[Page-level text extractions]

■ ■ ■ ■

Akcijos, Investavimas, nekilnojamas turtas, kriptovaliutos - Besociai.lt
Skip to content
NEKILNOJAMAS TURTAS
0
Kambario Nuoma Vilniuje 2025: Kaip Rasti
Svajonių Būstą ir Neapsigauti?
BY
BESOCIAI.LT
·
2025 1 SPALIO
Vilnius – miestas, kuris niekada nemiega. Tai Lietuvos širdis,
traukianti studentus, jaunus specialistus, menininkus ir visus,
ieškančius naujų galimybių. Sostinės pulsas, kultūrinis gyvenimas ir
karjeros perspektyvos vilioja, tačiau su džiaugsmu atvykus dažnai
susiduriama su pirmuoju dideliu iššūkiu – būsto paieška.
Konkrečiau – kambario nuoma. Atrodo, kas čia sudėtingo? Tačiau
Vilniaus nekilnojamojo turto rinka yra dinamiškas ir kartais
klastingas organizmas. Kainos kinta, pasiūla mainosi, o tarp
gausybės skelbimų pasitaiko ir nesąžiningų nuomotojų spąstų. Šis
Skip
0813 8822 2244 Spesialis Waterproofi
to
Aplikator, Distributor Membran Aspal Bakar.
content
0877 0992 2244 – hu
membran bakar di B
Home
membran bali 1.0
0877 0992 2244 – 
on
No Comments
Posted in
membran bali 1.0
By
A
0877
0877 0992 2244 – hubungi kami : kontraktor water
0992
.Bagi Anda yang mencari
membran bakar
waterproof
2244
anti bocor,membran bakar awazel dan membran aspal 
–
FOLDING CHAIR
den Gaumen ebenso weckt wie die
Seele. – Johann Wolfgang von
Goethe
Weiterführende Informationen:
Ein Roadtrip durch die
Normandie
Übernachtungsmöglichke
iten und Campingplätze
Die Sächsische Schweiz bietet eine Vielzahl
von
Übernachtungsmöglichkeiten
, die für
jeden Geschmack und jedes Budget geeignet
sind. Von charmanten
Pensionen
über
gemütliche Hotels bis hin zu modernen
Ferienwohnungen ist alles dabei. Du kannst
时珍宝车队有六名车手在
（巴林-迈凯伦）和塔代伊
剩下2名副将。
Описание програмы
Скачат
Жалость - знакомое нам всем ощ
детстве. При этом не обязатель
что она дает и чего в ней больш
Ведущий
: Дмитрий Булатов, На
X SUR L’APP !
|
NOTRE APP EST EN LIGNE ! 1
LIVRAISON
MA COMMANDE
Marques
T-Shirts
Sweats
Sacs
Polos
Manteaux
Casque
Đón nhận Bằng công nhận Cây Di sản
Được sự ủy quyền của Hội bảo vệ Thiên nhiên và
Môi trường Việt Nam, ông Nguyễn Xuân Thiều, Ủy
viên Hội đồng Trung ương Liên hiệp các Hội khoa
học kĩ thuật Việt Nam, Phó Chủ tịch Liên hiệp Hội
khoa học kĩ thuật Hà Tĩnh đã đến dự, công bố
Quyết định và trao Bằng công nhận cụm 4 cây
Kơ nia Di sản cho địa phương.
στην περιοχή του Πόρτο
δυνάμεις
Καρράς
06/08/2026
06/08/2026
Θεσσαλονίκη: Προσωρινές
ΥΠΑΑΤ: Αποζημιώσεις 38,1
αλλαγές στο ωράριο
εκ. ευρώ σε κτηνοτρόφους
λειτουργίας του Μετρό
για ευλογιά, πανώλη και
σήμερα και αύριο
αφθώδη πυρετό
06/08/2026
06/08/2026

■ ■ ■ ■

[Directions for this task] Render every line of the data above as a JSON list of strings, with one string per line and blank lines omitted.

[Output below]
[
  "Akcijos, Investavimas, nekilnojamas turtas, kriptovaliutos - Besociai.lt",
  "Skip to content",
  "NEKILNOJAMAS TURTAS",
  "0",
  "Kambario Nuoma Vilniuje 2025: Kaip Rasti",
  "Svajonių Būstą ir Neapsigauti?",
  "BY",
  "BESOCIAI.LT",
  "·",
  "2025 1 SPALIO",
  "Vilnius – miestas, kuris niekada nemiega. Tai Lietuvos širdis,",
  "traukianti studentus, jaunus specialistus, menininkus ir visus,",
  "ieškančius naujų galimybių. Sostinės pulsas, kultūrinis gyvenimas ir",
  "karjeros perspektyvos vilioja, tačiau su džiaugsmu atvykus dažnai",
  "susiduriama su pirmuoju dideliu iššūkiu – būsto paieška.",
  "Konkrečiau – kambario nuoma. Atrodo, kas čia sudėtingo? Tačiau",
  "Vilniaus nekilnojamojo turto rinka yra dinamiškas ir kartais",
  "klastingas organizmas. Kainos kinta, pasiūla mainosi, o tarp",
  "gausybės skelbimų pasitaiko ir nesąžiningų nuomotojų spąstų. Šis",
  "Skip",
  "0813 8822 2244 Spesialis Waterproofi",
  "to",
  "Aplikator, Distributor Membran Aspal Bakar.",
  "content",
  "0877 0992 2244 – hu",
  "membran bakar di B",
  "Home",
  "membran bali 1.0",
  "0877 0992 2244 – ",
  "on",
  "No Comments",
  "Posted in",
  "membran bali 1.0",
  "By",
  "A",
  "0877",
  "0877 0992 2244 – hubungi kami : kontraktor water",
  "0992",
  ".Bagi Anda yang mencari",
  "membran bakar",
  "waterproof",
  "2244",
  "anti bocor,membran bakar awazel dan membran aspal ",
  "–",
  "FOLDING CHAIR",
  "den Gaumen ebenso weckt wie die",
  "Seele. – Johann Wolfgang von",
  "Goethe",
  "Weiterführende Informationen:",
  "Ein Roadtrip durch die",
  "Normandie",
  "Übernachtungsmöglichke",
  "iten und Campingplätze",
  "Die Sächsische Schweiz bietet eine Vielzahl",
  "von",
  "Übernachtungsmöglichkeiten",
  ", die für",
  "jeden Geschmack und jedes Budget geeignet",
  "sind. Von charmanten",
  "Pensionen",
  "über",
  "gemütliche Hotels bis hin zu modernen",
  "Ferienwohnungen ist alles dabei. Du kannst",
  "时珍宝车队有六名车手在",
  "（巴林-迈凯伦）和塔代伊",
  "剩下2名副将。",
  "Описание програмы",
  "Скачат",
  "Жалость - знакомое нам всем ощ",
  "детстве. При этом не обязатель",
  "что она дает и чего в ней больш",
  "Ведущий",
  ": Дмитрий Булатов, На",
  "X SUR L’APP !",
  "|",
  "NOTRE APP EST EN LIGNE ! 1",
  "LIVRAISON",
  "MA COMMANDE",
  "Marques",
  "T-Shirts",
  "Sweats",
  "Sacs",
  "Polos",
  "Manteaux",
  "Casque",
  "Đón nhận Bằng công nhận Cây Di sản",
  "Được sự ủy quyền của Hội bảo vệ Thiên nhiên và",
  "Môi trường Việt Nam, ông Nguyễn Xuân Thiều, Ủy",
  "viên Hội đồng Trung ương Liên hiệp các Hội khoa",
  "học kĩ thuật Việt Nam, Phó Chủ tịch Liên hiệp Hội",
  "khoa học kĩ thuật Hà Tĩnh đã đến dự, công bố",
  "Quyết định và trao Bằng công nhận cụm 4 cây",
  "Kơ nia Di sản cho địa phương.",
  "στην περιοχή του Πόρτο",
  "δυνάμεις",
  "Καρράς",
  "06/08/2026",
  "06/08/2026",
  "Θεσσαλονίκη: Προσωρινές",
  "ΥΠΑΑΤ: Αποζημιώσεις 38,1",
  "αλλαγές στο ωράριο",
  "εκ. ευρώ σε κτηνοτρόφους",
  "λειτουργίας του Μετρό",
  "για ευλογιά, πανώλη και",
  "σήμερα και αύριο",
  "αφθώδη πυρετό",
  "06/08/2026",
  "06/08/2026"
]